Flan is a very well known dessert in the Latin world. In turn it is the perfect companion for gelatin. Flan is a custard made from cow’s milk that gives it a creamy texture when it is ready to eat.
There are two ways of making it. One of those is the traditional homemade way using ingredients such as eggs and milk that you cook in a bain marie, a pan set in another pan with hot water. The other way relies on packages of commercial mixes that make up industrial flan.
Today most people simply use the second way because of the ease of preparation and because it is inexpensive. Furthermore you can buy different flavors of flan, such as chocolate, fruit, etc.
In either case you need milk. Some people prefer to use powdered milk though it is better to use fresh cow’s milk since the final flavor is better than a flan made from canned or powdered milk.
The caseras, vendors, who sell bowls of gelatin on the street also make up flan.
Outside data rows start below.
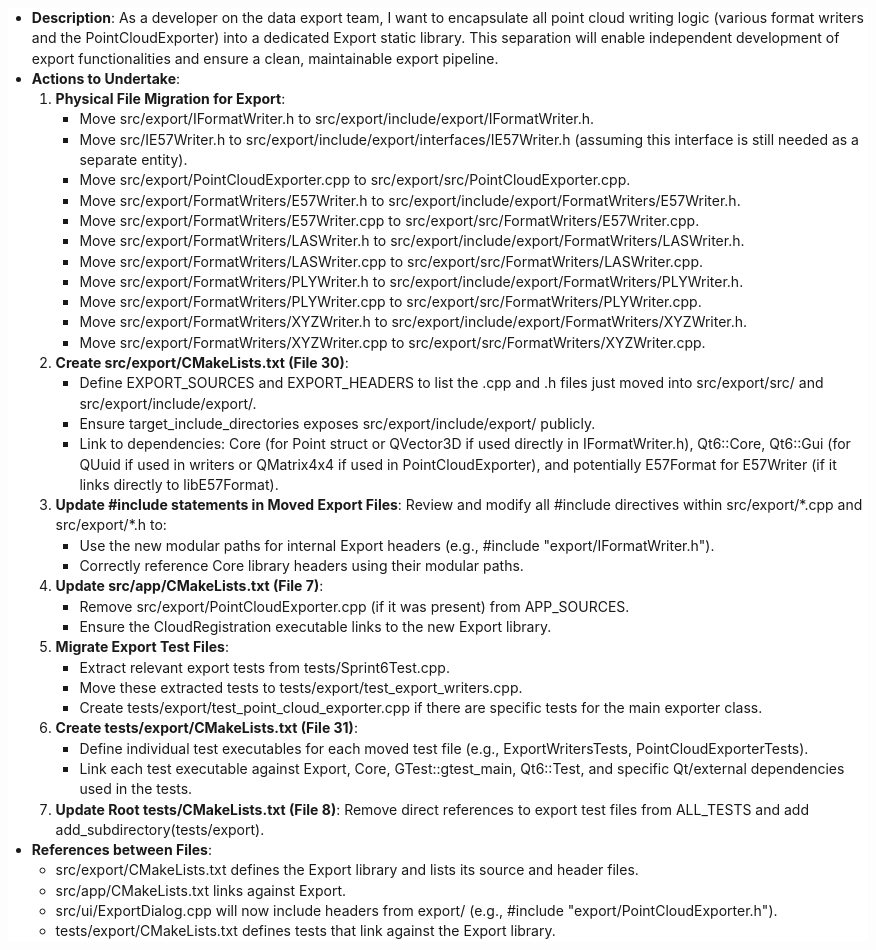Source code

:   * **Description**: As a developer on the data export team, I want to encapsulate all point cloud writing logic (various format writers and the PointCloudExporter) into a dedicated Export static library. This separation will enable independent development of export functionalities and ensure a clean, maintainable export pipeline.  
  * **Actions to Undertake**:  
    1. **Physical File Migration for Export**:  
       * Move src/export/IFormatWriter.h to src/export/include/export/IFormatWriter.h.  
       * Move src/IE57Writer.h to src/export/include/export/interfaces/IE57Writer.h (assuming this interface is still needed as a separate entity).  
       * Move src/export/PointCloudExporter.cpp to src/export/src/PointCloudExporter.cpp.  
       * Move src/export/FormatWriters/E57Writer.h to src/export/include/export/FormatWriters/E57Writer.h.  
       * Move src/export/FormatWriters/E57Writer.cpp to src/export/src/FormatWriters/E57Writer.cpp.  
       * Move src/export/FormatWriters/LASWriter.h to src/export/include/export/FormatWriters/LASWriter.h.  
       * Move src/export/FormatWriters/LASWriter.cpp to src/export/src/FormatWriters/LASWriter.cpp.  
       * Move src/export/FormatWriters/PLYWriter.h to src/export/include/export/FormatWriters/PLYWriter.h.  
       * Move src/export/FormatWriters/PLYWriter.cpp to src/export/src/FormatWriters/PLYWriter.cpp.  
       * Move src/export/FormatWriters/XYZWriter.h to src/export/include/export/FormatWriters/XYZWriter.h.  
       * Move src/export/FormatWriters/XYZWriter.cpp to src/export/src/FormatWriters/XYZWriter.cpp.  
    2. **Create src/export/CMakeLists.txt (File 30\)**:  
       * Define EXPORT\_SOURCES and EXPORT\_HEADERS to list the .cpp and .h files just moved into src/export/src/ and src/export/include/export/.  
       * Ensure target\_include\_directories exposes src/export/include/export/ publicly.  
       * Link to dependencies: Core (for Point struct or QVector3D if used directly in IFormatWriter.h), Qt6::Core, Qt6::Gui (for QUuid if used in writers or QMatrix4x4 if used in PointCloudExporter), and potentially E57Format for E57Writer (if it links directly to libE57Format).  
    3. **Update \#include statements in Moved Export Files**: Review and modify all \#include directives within src/export/\*.cpp and src/export/\*.h to:  
       * Use the new modular paths for internal Export headers (e.g., \#include "export/IFormatWriter.h").  
       * Correctly reference Core library headers using their modular paths.  
    4. **Update src/app/CMakeLists.txt (File 7\)**:  
       * Remove src/export/PointCloudExporter.cpp (if it was present) from APP\_SOURCES.  
       * Ensure the CloudRegistration executable links to the new Export library.  
    5. **Migrate Export Test Files**:  
       * Extract relevant export tests from tests/Sprint6Test.cpp.  
       * Move these extracted tests to tests/export/test\_export\_writers.cpp.  
       * Create tests/export/test\_point\_cloud\_exporter.cpp if there are specific tests for the main exporter class.  
    6. **Create tests/export/CMakeLists.txt (File 31\)**:  
       * Define individual test executables for each moved test file (e.g., ExportWritersTests, PointCloudExporterTests).  
       * Link each test executable against Export, Core, GTest::gtest\_main, Qt6::Test, and specific Qt/external dependencies used in the tests.  
    7. **Update Root tests/CMakeLists.txt (File 8\)**: Remove direct references to export test files from ALL\_TESTS and add add\_subdirectory(tests/export).  
  * **References between Files**:  
    * src/export/CMakeLists.txt defines the Export library and lists its source and header files.  
    * src/app/CMakeLists.txt links against Export.  
    * src/ui/ExportDialog.cpp will now include headers from export/ (e.g., \#include "export/PointCloudExporter.h").  
    * tests/export/CMakeLists.txt defines tests that link against the Export library.
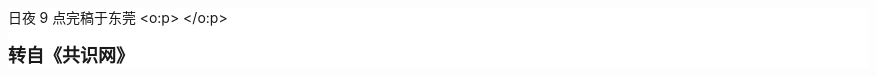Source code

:   <span lang="ZH-CN" style='font-family:宋体;mso-ascii-font-family:
"Times New Roman"'>
   日夜
  </span>
  9
  <span lang="ZH-CN" style='font-family:宋体;mso-ascii-font-family:
"Times New Roman"'>
   点完稿于东莞
  </span>
  <o:p>
  </o:p>
 </p>
 <p class="MsoNormal">
  <o:p>
  </o:p>
 </p>
 <p class="MsoNormal">
  <span lang="ZH-CN" style='font-family:宋体;mso-ascii-font-family:
"Times New Roman"'>
   <b>
    <font size="4">
     转自《共识网》
    </font>
   </b>
  </span>
  <o:p>
  </o:p>
 </p>
 
</div>

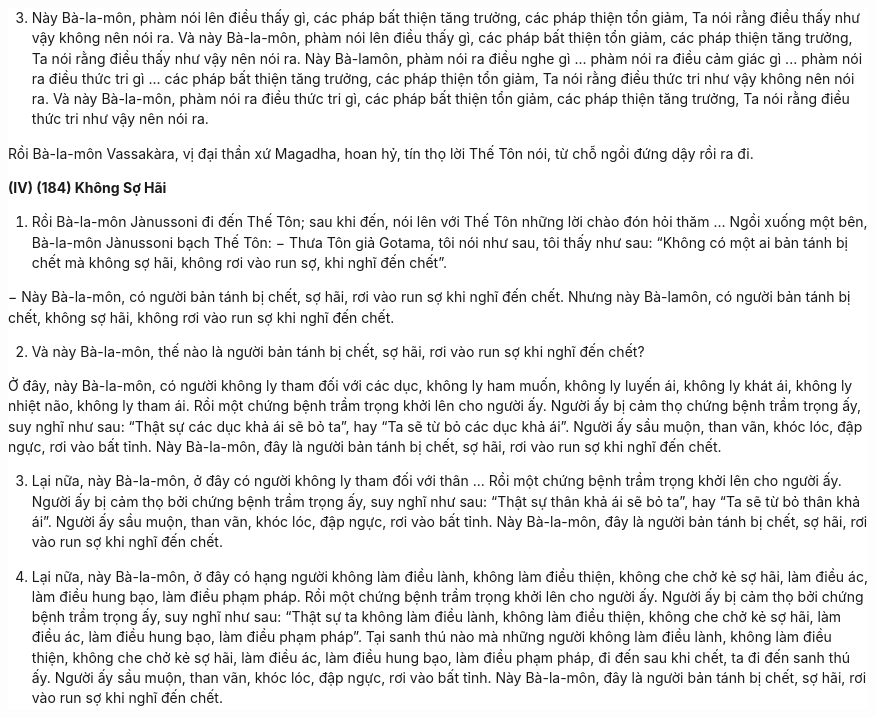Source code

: 3. Này Bà-la-môn, phàm nói lên điều thấy gì, các pháp bất thiện tăng trưởng, các pháp thiện tổn giảm,
Ta nói rằng điều thấy như vậy không nên nói ra. Và này Bà-la-môn, phàm nói lên điều thấy gì, các pháp
bất thiện tổn giảm, các pháp thiện tăng trưởng, Ta nói rằng điều thấy như vậy nên nói ra. Này Bà-lamôn, phàm nói ra điều nghe gì ... phàm nói ra điều cảm giác gì ... phàm nói ra điều thức tri gì ... các
pháp bất thiện tăng trưởng, các pháp thiện tổn giảm, Ta nói rằng điều thức tri như vậy không nên nói ra.
Và này Bà-la-môn, phàm nói ra điều thức tri gì, các pháp bất thiện tổn giảm, các pháp thiện tăng trưởng,
Ta nói rằng điều thức tri như vậy nên nói ra.

Rồi Bà-la-môn Vassakàra, vị đại thần xứ Magadha, hoan hỷ, tín thọ lời Thế Tôn nói, từ chỗ ngồi đứng
dậy rồi ra đi.

**(IV) (184) Không Sợ Hãi**

1. Rồi Bà-la-môn Jànussoni đi đến Thế Tôn; sau khi đến, nói lên với Thế Tôn những lời chào đón hỏi
thăm ... Ngồi xuống một bên, Bà-la-môn Jànussoni bạch Thế Tôn:
− Thưa Tôn giả Gotama, tôi nói như sau, tôi thấy như sau: “Không có một ai bản tánh bị chết mà không
sợ hãi, không rơi vào run sợ, khi nghĩ đến chết”.

− Này Bà-la-môn, có người bản tánh bị chết, sợ hãi, rơi vào run sợ khi nghĩ đến chết. Nhưng này Bà-lamôn, có người bản tánh bị chết, không sợ hãi, không rơi vào run sợ khi nghĩ đến chết.

2. Và này Bà-la-môn, thế nào là người bản tánh bị chết, sợ hãi, rơi vào run sợ khi nghĩ đến chết?

Ở đây, này Bà-la-môn, có người không ly tham đối với các dục, không ly ham muốn, không ly luyến ái,
không ly khát ái, không ly nhiệt não, không ly tham ái. Rồi một chứng bệnh trầm trọng khởi lên cho
người ấy. Người ấy bị cảm thọ chứng bệnh trầm trọng ấy, suy nghĩ như sau: “Thật sự các dục khả ái sẽ
bỏ ta”, hay “Ta sẽ từ bỏ các dục khả ái”. Người ấy sầu muộn, than vãn, khóc lóc, đập ngực, rơi vào bất
tỉnh. Này Bà-la-môn, đây là người bản tánh bị chết, sợ hãi, rơi vào run sợ khi nghĩ đến chết.

3. Lại nữa, này Bà-la-môn, ở đây có người không ly tham đối với thân ... Rồi một chứng bệnh trầm
trọng khởi lên cho người ấy. Người ấy bị cảm thọ bởi chứng bệnh trầm trọng ấy, suy nghĩ như sau:
“Thật sự thân khả ái sẽ bỏ ta”, hay “Ta sẽ từ bỏ thân khả ái”. Người ấy sầu muộn, than vãn, khóc lóc,
đập ngực, rơi vào bất tỉnh. Này Bà-la-môn, đây là người bản tánh bị chết, sợ hãi, rơi vào run sợ khi nghĩ
đến chết.

4. Lại nữa, này Bà-la-môn, ở đây có hạng người không làm điều lành, không làm điều thiện, không che
chở kẻ sợ hãi, làm điều ác, làm điều hung bạo, làm điều phạm pháp. Rồi một chứng bệnh trầm trọng
khởi lên cho người ấy. Người ấy bị cảm thọ bởi chứng bệnh trầm trọng ấy, suy nghĩ như sau: “Thật sự ta
không làm điều lành, không làm điều thiện, không che chở kẻ sợ hãi, làm điều ác, làm điều hung bạo,
làm điều phạm pháp”. Tại sanh thú nào mà những người không làm điều lành, không làm điều thiện,
không che chở kẻ sợ hãi, làm điều ác, làm điều hung bạo, làm điều phạm pháp, đi đến sau khi chết, ta đi
đến sanh thú ấy. Người ấy sầu muộn, than vãn, khóc lóc, đập ngực, rơi vào bất tỉnh. Này Bà-la-môn, đây
là người bản tánh bị chết, sợ hãi, rơi vào run sợ khi nghĩ đến chết.
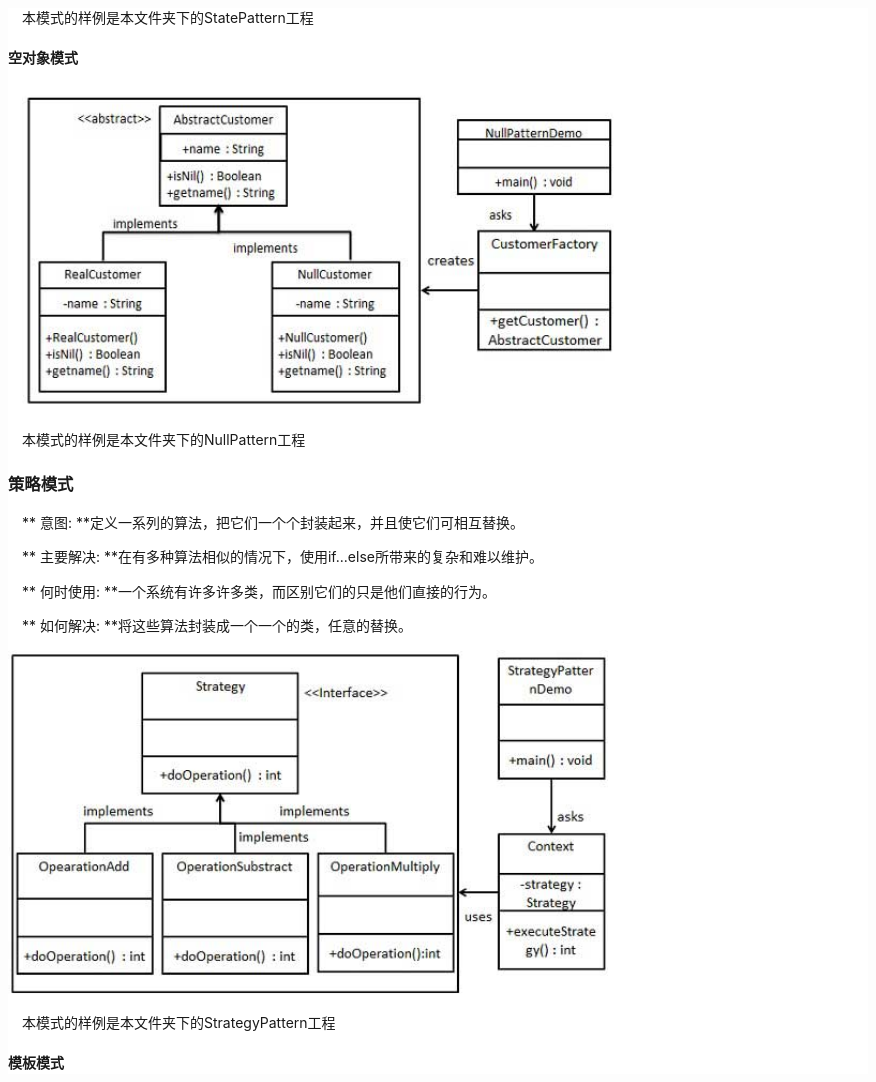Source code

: &emsp;本模式的样例是本文件夹下的StatePattern工程

#### 空对象模式 ####

&emsp;<img src="./null_pattern_uml_diagram.jpg" alt="空对象模式类图" width="600px"/>

&emsp;本模式的样例是本文件夹下的NullPattern工程

### 策略模式 ###

&emsp;** 意图: **定义一系列的算法，把它们一个个封装起来，并且使它们可相互替换。

&emsp;** 主要解决: **在有多种算法相似的情况下，使用if...else所带来的复杂和难以维护。

&emsp;** 何时使用: **一个系统有许多许多类，而区别它们的只是他们直接的行为。

&emsp;** 如何解决: **将这些算法封装成一个一个的类，任意的替换。

<img src="./strategy_pattern_uml_diagram.jpg" alt="策略模式" width="600px"/>

&emsp;本模式的样例是本文件夹下的StrategyPattern工程

#### 模板模式 ####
Sometimes they even put the two together. The cost is 0.50/S for a cup of gelatin with flan and 1/S for a cup of pure flan.
You must remember that flan is not the same as what we call in Peru “leche asada”. Though they look similar there is difference in the flavor and texture.
You can often find flan in various coffee houses as well as in places where desserts are made and sold. This delicious dessert is always present.
It is important the flan be well prepared, following the instructions on the back of the package, since it involves milk. In places where it gets hot you should always keep your flan in a refrigerator so it does not spoil. In this way you can always enjoy a good flan, whether you make it up yourself from scratch or from a package.